Saying he was too tired to go on, the Governor of the overwhelmed refugee and migrant detention center on the island of Lesbos has quit after three years during which successive Greek governments have done little to help.
Yiannis Balbakakis is credited with creating “safe zones” to protect unaccompanied underage refugees, women and single-parent families, said the state-run Athens-Macedonia News Agency (ANA-MPA) in a report on his resignation.
“I leave with my head held high for doing what I had to in difficult circumstances. I do not leave as a thief, nor do I leave as a protesting politician. I leave because I have to leave. I’m tired,” he told the agency adding that he submitted his resignation to the Citizen Protection Ministry citing that he was “tired” of trying to cope there.
The camp, which is a disused military base, has been repeatedly criticized by humanitarian organizations for its squalid living conditions with the BBC, which visited, calling it “the worst in the world,” and those living there abandoned by the European Union which closed its borders to them, dumping the problem on Greece.
The facility has been housing more than 10,000 people, nearly four times its maximum capacity.

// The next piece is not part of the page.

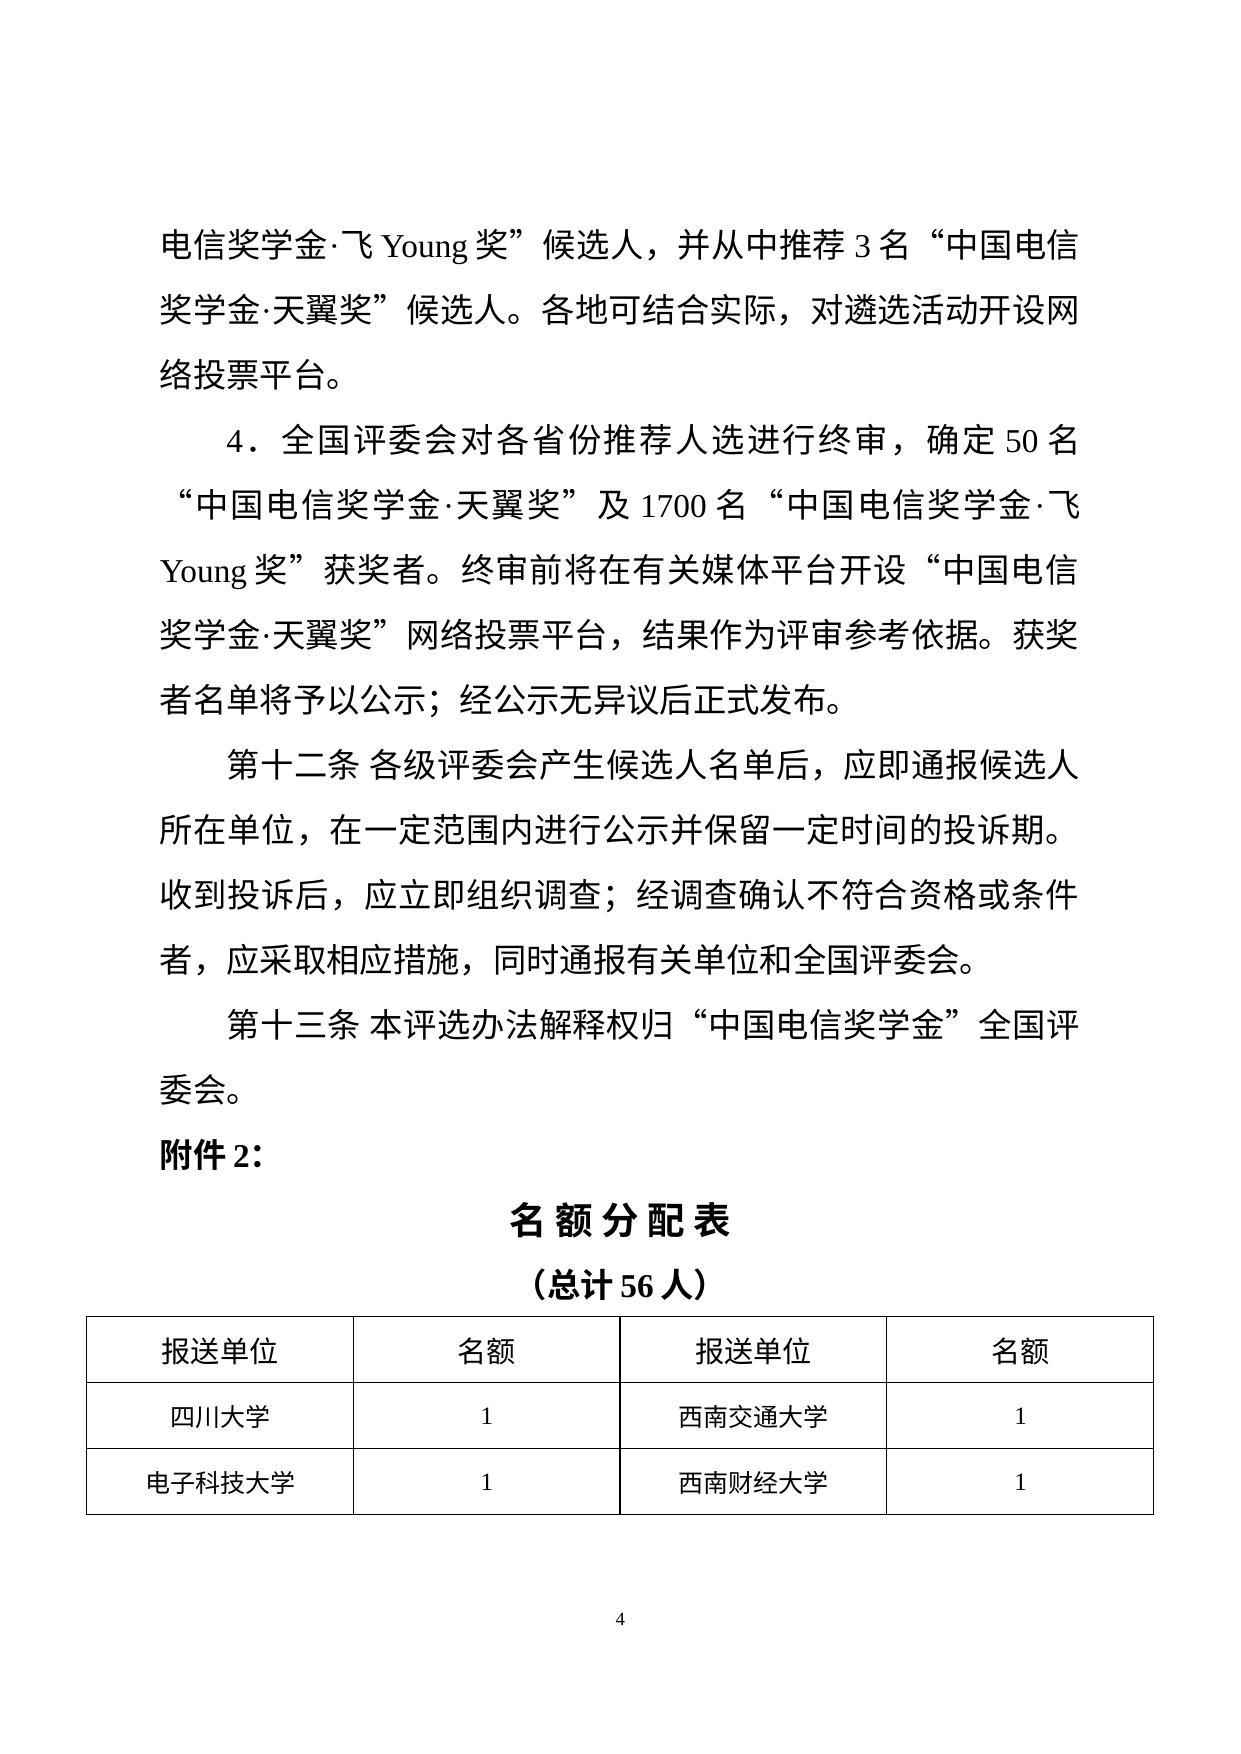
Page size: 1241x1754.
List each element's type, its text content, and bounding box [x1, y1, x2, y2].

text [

The new New Democracy government has begun to move some to mainland camps and centers already using another 50,000, which the former ruling Radical Left SYRIZA said it couldn’t do because it would violate terms of an EU swap deal with Turkey.
Most of the 22,700 in Aegean island camps were sent there by human traffickers that Turkey lets operate in a bid to relieve that country of an overload of people who first went there from the Middle East and other countries, hoping to eventually get to the EU.
In a bid to ease the pressure and improve living conditions at the camp, authorities in early September moved about 1,400 refugees and migrants to facilities on the mainland but thousands more have arrived over the summer.
The government said it would speed the process of reviewing asylum applications, with virtually all those in the camps and centers seeking sanctuary to prevent being sent back to Turkey and an unknown fate but Prime Minister Kyriakos Mitsotakis said deportations would also be stepped up for those deemed ineligible.
The relocation of migrants from island camps is one of a series of emergency measures decided by a government council after the arrival of more than 500 people on Sept. 5, the largest number in one day since the peak of the refugee crisis in 2016.
In addition to relocations from the islands, the authorities are to bolster border controls and policing on the islands and the mainland which officials there have been seeking for the past few years to no avail.